Clarissa Ward: Would you have taken the risk if you had to go on one of the small boats? Or are you only doing this because it is a big boat.
Ahmed: No, I wouldn't have traveled because the small boats mean death.
But in the days after that interview the Turkish government cracked down on the ghost ships and the Syrian refugees began flooding in another direction, this time to Greece. Ahmed and his family had to take a gamble on a small boat after all. It was a rubber raft like this one, captured for us on a cellphone by another Syrian refugee who made the same dangerous journey to a Greek island.
The safety measures are rudimentary. While some have life jackets, others wear inner tubes, one man holds a child's pool float. When they finally reach the shore, you can see their relief.

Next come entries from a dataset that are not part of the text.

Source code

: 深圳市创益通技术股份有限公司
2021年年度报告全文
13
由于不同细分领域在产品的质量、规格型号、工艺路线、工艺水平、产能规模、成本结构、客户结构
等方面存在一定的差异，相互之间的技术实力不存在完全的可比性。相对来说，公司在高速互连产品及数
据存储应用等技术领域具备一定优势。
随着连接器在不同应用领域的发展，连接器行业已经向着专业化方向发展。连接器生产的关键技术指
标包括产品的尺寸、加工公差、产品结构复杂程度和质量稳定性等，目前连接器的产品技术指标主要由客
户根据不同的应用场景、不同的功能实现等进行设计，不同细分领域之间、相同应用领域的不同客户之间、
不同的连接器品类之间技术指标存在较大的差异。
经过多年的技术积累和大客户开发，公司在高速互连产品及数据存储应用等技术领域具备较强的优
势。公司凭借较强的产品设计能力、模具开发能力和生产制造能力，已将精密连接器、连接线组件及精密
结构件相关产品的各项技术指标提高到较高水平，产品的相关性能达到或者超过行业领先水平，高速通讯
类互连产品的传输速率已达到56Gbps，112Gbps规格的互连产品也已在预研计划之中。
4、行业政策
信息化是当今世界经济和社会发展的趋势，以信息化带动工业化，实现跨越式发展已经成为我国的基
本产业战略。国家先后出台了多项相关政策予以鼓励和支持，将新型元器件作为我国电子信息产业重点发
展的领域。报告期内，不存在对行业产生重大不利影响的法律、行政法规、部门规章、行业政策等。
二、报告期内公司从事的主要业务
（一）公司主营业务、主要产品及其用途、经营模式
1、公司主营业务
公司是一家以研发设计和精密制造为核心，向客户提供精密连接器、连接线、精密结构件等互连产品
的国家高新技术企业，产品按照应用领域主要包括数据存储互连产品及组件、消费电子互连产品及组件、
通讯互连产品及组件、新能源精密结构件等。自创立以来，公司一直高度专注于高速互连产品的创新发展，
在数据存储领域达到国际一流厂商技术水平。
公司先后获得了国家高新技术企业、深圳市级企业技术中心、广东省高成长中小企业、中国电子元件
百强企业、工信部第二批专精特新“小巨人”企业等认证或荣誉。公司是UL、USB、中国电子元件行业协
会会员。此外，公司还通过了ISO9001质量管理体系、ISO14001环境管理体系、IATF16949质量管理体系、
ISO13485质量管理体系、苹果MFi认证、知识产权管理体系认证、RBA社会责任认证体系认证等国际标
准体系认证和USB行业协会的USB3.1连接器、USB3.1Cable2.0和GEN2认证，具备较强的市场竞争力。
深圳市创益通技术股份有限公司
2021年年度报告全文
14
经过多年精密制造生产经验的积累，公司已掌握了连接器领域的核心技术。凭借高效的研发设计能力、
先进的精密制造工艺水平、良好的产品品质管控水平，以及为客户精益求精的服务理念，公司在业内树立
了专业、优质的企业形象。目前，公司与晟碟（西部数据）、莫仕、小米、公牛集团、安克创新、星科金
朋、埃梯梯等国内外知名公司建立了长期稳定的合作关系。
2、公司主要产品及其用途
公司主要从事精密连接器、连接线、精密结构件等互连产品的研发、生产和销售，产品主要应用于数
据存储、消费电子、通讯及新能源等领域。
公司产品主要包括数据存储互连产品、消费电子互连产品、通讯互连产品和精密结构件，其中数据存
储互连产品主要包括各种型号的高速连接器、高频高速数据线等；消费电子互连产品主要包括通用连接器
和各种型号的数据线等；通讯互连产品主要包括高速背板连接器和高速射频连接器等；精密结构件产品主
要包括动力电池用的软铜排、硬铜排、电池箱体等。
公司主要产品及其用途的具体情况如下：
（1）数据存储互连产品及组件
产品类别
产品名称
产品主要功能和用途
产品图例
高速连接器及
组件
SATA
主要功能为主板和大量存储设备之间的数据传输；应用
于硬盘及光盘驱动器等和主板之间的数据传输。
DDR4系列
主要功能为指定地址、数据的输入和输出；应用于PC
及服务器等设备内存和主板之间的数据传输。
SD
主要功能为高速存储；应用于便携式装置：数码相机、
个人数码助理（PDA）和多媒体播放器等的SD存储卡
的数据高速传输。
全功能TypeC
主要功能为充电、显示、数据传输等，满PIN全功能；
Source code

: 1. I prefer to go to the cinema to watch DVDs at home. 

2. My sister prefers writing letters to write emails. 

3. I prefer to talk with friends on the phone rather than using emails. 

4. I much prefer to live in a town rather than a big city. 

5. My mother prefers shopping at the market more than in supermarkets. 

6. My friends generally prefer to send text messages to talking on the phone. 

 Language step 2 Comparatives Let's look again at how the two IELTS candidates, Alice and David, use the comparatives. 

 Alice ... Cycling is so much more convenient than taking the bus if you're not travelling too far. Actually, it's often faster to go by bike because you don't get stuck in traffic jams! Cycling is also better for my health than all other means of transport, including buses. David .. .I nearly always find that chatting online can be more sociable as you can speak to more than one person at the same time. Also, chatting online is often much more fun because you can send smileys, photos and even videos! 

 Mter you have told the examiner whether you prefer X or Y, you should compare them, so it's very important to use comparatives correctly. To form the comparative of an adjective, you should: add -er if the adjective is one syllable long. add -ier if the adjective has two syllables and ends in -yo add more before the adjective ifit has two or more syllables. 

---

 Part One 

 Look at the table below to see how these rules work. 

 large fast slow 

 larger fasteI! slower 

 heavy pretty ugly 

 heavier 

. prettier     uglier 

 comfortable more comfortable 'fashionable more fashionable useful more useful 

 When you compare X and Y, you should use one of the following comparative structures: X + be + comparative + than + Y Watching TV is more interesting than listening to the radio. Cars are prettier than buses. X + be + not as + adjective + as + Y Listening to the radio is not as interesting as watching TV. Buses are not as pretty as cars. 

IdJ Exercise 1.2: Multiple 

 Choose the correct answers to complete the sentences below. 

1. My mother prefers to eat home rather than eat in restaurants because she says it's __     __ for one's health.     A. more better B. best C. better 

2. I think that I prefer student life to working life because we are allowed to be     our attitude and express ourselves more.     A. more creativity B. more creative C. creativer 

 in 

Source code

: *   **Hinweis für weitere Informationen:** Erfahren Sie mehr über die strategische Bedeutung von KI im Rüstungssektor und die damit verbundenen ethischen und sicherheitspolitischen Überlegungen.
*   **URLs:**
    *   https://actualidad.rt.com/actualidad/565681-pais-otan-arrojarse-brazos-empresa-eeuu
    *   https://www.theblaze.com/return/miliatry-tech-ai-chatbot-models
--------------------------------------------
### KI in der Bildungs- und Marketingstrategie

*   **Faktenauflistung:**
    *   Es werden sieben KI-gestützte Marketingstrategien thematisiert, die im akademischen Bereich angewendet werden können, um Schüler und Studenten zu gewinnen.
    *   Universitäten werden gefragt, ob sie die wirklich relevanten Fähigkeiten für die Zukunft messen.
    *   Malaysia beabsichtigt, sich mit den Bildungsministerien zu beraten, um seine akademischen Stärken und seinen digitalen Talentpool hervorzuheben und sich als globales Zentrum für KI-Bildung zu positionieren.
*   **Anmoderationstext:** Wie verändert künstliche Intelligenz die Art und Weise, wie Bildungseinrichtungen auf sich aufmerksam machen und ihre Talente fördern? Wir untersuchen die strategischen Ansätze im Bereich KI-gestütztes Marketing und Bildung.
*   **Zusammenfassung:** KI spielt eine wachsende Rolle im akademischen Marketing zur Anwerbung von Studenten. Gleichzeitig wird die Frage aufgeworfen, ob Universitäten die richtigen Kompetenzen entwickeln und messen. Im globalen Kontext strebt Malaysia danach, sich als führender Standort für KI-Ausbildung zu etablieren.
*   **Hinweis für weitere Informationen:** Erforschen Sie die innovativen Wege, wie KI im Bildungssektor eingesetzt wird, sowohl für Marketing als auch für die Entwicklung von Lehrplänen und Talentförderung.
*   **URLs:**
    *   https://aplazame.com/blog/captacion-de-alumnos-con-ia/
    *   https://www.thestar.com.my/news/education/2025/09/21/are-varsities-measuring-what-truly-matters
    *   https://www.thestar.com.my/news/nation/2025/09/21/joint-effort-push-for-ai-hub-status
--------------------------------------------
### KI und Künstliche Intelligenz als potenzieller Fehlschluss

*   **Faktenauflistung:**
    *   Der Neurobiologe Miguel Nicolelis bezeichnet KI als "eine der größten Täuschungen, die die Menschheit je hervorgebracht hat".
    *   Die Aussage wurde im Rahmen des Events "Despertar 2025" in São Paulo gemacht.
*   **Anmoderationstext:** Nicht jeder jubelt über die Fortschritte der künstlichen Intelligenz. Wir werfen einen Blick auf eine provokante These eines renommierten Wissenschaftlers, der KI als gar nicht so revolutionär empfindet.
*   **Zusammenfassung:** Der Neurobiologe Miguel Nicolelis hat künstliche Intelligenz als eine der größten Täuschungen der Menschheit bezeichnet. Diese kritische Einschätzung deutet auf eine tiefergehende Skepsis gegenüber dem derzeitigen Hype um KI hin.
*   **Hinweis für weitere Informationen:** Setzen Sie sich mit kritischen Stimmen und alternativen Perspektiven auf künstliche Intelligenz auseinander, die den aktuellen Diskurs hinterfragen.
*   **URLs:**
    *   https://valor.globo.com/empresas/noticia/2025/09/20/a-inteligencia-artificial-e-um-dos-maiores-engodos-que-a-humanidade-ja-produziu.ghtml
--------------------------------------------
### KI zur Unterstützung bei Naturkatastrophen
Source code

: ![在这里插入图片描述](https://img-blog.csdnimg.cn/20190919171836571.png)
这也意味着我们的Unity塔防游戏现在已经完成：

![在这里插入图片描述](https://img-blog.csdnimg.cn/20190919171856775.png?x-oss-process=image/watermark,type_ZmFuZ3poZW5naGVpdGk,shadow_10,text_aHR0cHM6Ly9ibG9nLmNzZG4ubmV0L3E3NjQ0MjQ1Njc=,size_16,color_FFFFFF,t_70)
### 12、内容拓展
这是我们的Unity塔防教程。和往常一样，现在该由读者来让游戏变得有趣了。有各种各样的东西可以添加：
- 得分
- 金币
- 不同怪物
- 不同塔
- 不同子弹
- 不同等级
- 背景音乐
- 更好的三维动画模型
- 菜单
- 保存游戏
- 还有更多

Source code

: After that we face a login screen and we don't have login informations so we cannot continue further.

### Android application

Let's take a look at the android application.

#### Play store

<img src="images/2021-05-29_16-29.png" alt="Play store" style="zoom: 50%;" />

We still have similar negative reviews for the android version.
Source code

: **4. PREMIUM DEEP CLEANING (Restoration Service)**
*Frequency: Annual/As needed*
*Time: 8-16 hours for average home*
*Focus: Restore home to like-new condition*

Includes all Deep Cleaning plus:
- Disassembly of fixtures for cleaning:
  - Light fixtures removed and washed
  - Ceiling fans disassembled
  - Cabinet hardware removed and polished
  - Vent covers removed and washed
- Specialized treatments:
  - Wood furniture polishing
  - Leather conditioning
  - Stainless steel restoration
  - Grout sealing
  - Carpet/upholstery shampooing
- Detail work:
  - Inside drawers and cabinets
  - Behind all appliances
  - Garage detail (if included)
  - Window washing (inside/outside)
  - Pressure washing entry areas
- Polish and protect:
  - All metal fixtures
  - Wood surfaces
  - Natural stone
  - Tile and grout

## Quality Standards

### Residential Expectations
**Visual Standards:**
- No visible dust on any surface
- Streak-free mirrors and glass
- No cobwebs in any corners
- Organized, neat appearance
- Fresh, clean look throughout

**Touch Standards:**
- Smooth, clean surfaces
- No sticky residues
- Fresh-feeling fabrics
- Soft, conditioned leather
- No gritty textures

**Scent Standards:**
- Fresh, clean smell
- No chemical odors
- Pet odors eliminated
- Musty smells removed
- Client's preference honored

Not everyone is so lucky. Just days ago, this boat packed with Syrian migrants broke up after hitting rocks off the coast of the Greek island of Rhodes. At least three were killed, one of them a small child.
Ahmed and his family made the journey to Greece at night. He captured the moments just after they were rescued.
They had reached Europe but they too had paid a terrible price. Fatima had a miscarriage.
Yet another casualty that will never be recorded. Most of those who die at sea sink without a trace. Many of the bodies that are recovered are never identified. They are buried in small plots in anonymous graves.